With the below code I'm trying to do the above, but for all the folders in a specific directory. When I run this, I get "Tab C.pdf" files appearing correctly, but I'm unable to open them.

import PyPDF2
import os
Path = '/Users/jlaw/Desktop/Testing/'
folders = os.listdir(Path)
def pdf_merge(filelist, foldername):
    pdfMerger = PyPDF2.PdfFileMerger()
    for file in filelist:
        if file.endswith('.pdf'):
            pdfMerger.append(Path+foldername+"/"+file)
        pdfOutput = open(Path+foldername+'/Tab C.pdf', 'wb')
        pdfMerger.write(pdfOutput)
        pdfOutput.close()
for folder in folders:
    pdf_merge(Path+'/'+folder, folder)`

I'm using Python Version: 3.8

The Tab C.pdf files are only 1kb in size. When I try and open with Adobe Acrobat, a pop up says, "There was an error opening this document. This file cannot be opened because it has no pages. If I try Chrome, it will open, but it's just an empty PDF, and with Edge (Chromium based) it says, 'We can't open this file. Something went Wrong"

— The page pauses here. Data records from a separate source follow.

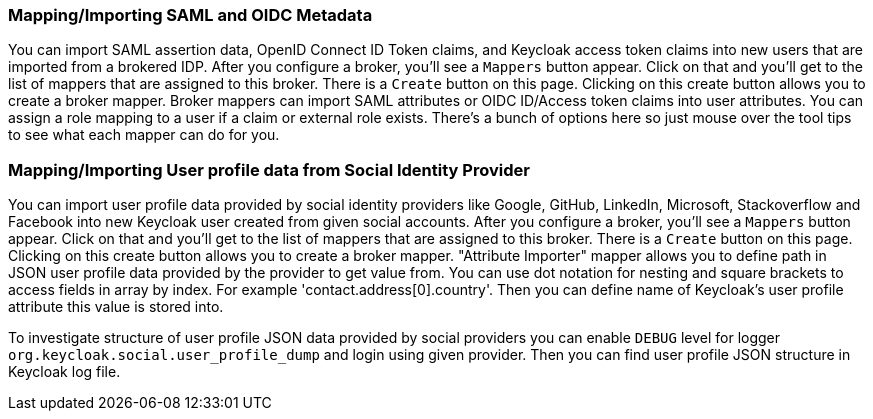 
=== Mapping/Importing SAML and OIDC Metadata

You can import SAML assertion data, OpenID Connect ID Token claims, and Keycloak access token claims into new users that are imported from a brokered IDP.
After you configure a broker, you'll see a `Mappers`            button appear.
Click on that and you'll get to the list of mappers that are assigned to this broker.
There is a `Create` button on this page.
Clicking on this create button allows you to create a broker mapper.
Broker mappers can import SAML attributes or OIDC ID/Access token claims into user attributes.
You can assign a role mapping to a user if a claim or external role exists.
There's a bunch of options here so just mouse over the tool tips to see what each mapper can do for you.

=== Mapping/Importing User profile data from Social Identity Provider

You can import user profile data provided by social identity providers like Google, GitHub, LinkedIn, Microsoft, Stackoverflow and Facebook  into new Keycloak user created from given social accounts.
After you configure a broker, you'll see a `Mappers`            button appear.
Click on that and you'll get to the list of mappers that are assigned to this broker.
There is a `Create` button on this page.
Clicking on this create button allows you to create a broker mapper.
"Attribute Importer" mapper allows you to define path in JSON user profile data provided by the provider to get value from.
You can use dot notation for nesting and square brackets to access fields in array by index.
For example 'contact.address[0].country'.  Then you can define name of Keycloak's user profile attribute this value is stored into.

To investigate structure of user profile JSON data provided by social providers you can enable `DEBUG` level for  logger `org.keycloak.social.user_profile_dump` and login using given provider.
Then you can find user profile  JSON structure in Keycloak log file.
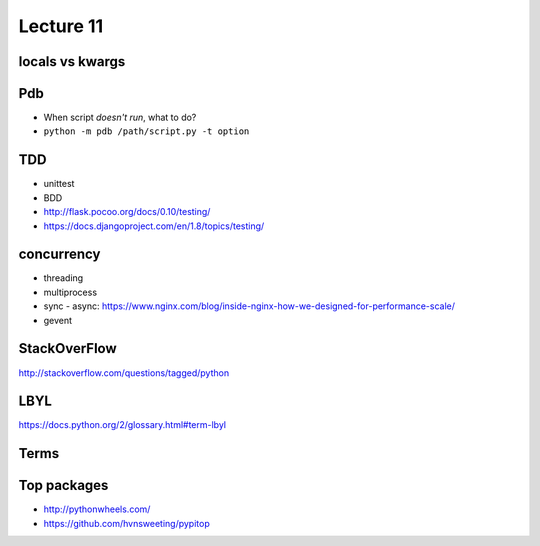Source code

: Lecture 11
==========
locals vs kwargs
----------------

Pdb
---

- When script *doesn't run*, what to do?
- ``python -m pdb /path/script.py -t option``

TDD
---

- unittest
- BDD
- http://flask.pocoo.org/docs/0.10/testing/
- https://docs.djangoproject.com/en/1.8/topics/testing/

concurrency
-----------

- threading
- multiprocess
- sync - async:
  https://www.nginx.com/blog/inside-nginx-how-we-designed-for-performance-scale/
- gevent

StackOverFlow
-------------

http://stackoverflow.com/questions/tagged/python

LBYL
----

https://docs.python.org/2/glossary.html#term-lbyl

Terms
-----

Top packages
------------

- http://pythonwheels.com/
- https://github.com/hvnsweeting/pypitop
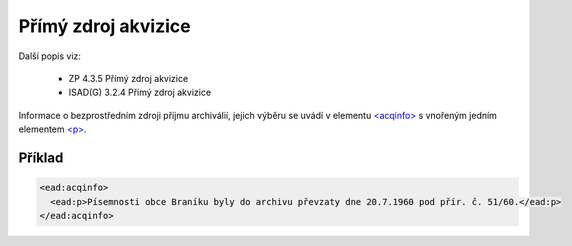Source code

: .. _ead_item_types_acqinfo:

========================
Přímý zdroj akvizice
========================

Další popis viz: 

 - ZP 4.3.5 Přímý zdroj akvizice
 - ISAD(G) 3.2.4 Přímý zdroj akvizice


Informace o bezprostředním zdroji příjmu archiválií, jejich výběru
se uvádí v elementu `<acqinfo> <https://loc.gov/ead/EAD3taglib/EAD3-TL-eng.html#elem-acqinfo>`_
s vnořeným jedním elementem 
`<p> <https://loc.gov/ead/EAD3taglib/EAD3-TL-eng.html#elem-p>`_.


Příklad
=============

.. code-block:: xml

  <ead:acqinfo>
    <ead:p>Písemnosti obce Braníku byly do archivu převzaty dne 20.7.1960 pod přír. č. 51/60.</ead:p>
  </ead:acqinfo>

Any pieces of advice or hints are much appreciated.


Solution

  • The below works. I'm not experienced enough yet to know why this is works, while the above doesn't.

    import PyPDF2
    import os
    Path = 'C:/Users/jlaw/Desktop/Testing/'
    folders = os.listdir(Path)
    pdfMerger = PyPDF2.PdfFileMerger()
    def pdf_merge(filelist): #Changed to just one argument
        pdfMerger = PyPDF2.PdfFileMerger()
        for file in os.listdir(filelist): #added os.listdir()
                if file.endswith('.pdf'):
                    pdfMerger.append(filelist+'/'+file) #replaced Path+foldername with filelist
        pdfOutput = open(Path+folder+'/Tab C.pdf', 'wb') #Moved back one tab to prevent infinite loop
        pdfMerger.write(pdfOutput) #Moved back one tab to prevent infinite loop
        pdfOutput.close() #Moved back one tab to prevent infinite loop
    for folder in folders:
        pdf_merge(Path+folder)` #Removed redundant + "/"